The Common Good

Deanna Murshed: Evangelicals and Israel

I've gotta admit, it hasn't been easy being a Christian Arab-American, much less in the evangelical church. How many times can you explain that Jesus wasn't baptized in the Rio Grande, that there are tens of thousands of indigenous Palestinian Christians still living in the Holy Land, and that loving Jewish people and "blessing Israel" (as is oft cited from scripture) doesn't mean giving the modern (and mind you, secular) nation-state of Israel a carte blanche on foreign policy or grant it some sort of biblical immunity from criticism? For too long, such criticism has been deemed by my fellow American evangelical brothers and sisters as not only unbiblical but sometimes even -- yes, anti-semitic. (Notwithstanding the fact that Arabs are also Semites), the idea that Palestinians had any right to any part of the Holy Land has long been considered anathema by too many of my American kinfolk.

So you can only imagine how tickled I was to read about a letter to President Bush signed by evangelical leaders across America, encouraging a two-state solution.
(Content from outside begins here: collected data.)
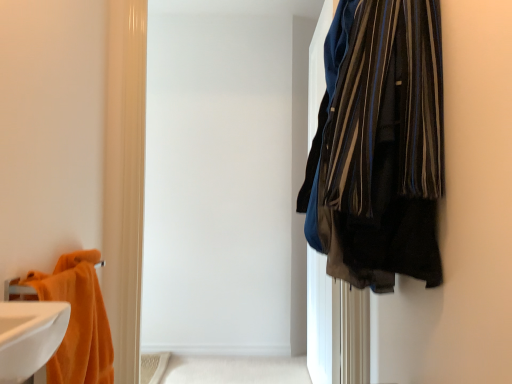
Question: In the image, is beige fabric bath mat at lower center positioned in front of or behind orange plush towel at left?

Choices:
 (A) front
 (B) behind

Answer: (B)

Question: Is beige fabric bath mat at lower center inside or outside of orange plush towel at left?

Choices:
 (A) inside
 (B) outside

Answer: (B)

Question: From the image's perspective, is beige fabric bath mat at lower center above or below orange plush towel at left?

Choices:
 (A) below
 (B) above

Answer: (A)

Question: Considering the positions of orange plush towel at left and beige fabric bath mat at lower center in the image, is orange plush towel at left wider or thinner than beige fabric bath mat at lower center?

Choices:
 (A) wide
 (B) thin

Answer: (B)

Question: From a real-world perspective, is orange plush towel at left physically located above or below beige fabric bath mat at lower center?

Choices:
 (A) below
 (B) above

Answer: (B)

Question: Is point (97, 334) closer or farther from the camera than point (279, 367)?

Choices:
 (A) closer
 (B) farther

Answer: (A)

Question: Is orange plush towel at left in front of or behind beige fabric bath mat at lower center in the image?

Choices:
 (A) front
 (B) behind

Answer: (A)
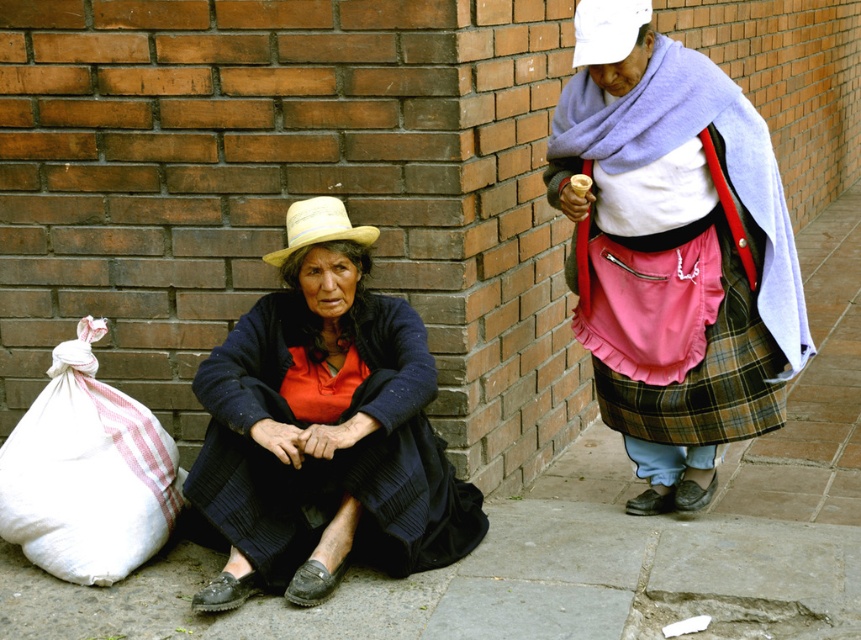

Read the letter published by The New York Times here.

We also write to correct a serious misperception among some people including some U.S. policymakers that all American evangelicals are opposed to a two-state solution and creation of a new Palestinian state that includes the vast majority of the West Bank. Nothing could be further from the truth.

What I appreciated even more about this letter was some of the theology they included to counter the notion that "blessing Israel" somehow means "letting Israel do anything Israel wants to.":

As evangelical Christians, we embrace the biblical promise to Abraham: 'I will bless those who bless you.' (Genesis 12:3). And precisely as evangelical Christians committed to the full teaching of the Scriptures, we know that blessing and loving people (including Jews and the present State of Israel) does not mean withholding criticism when it is warranted. Genuine love and genuine blessing means acting in ways that promote the genuine and long-term well being of our neighbors.

Are my American evangelical brethren coming around? Hallelujah.

I hope through our efforts for peace, God will bless Israelis, Palestinians, and everyone else. Let's just be careful not to define "bless" too narrowly.


Deanna Murshed is director of integrated marketing for Sojourners/Call to Renewal.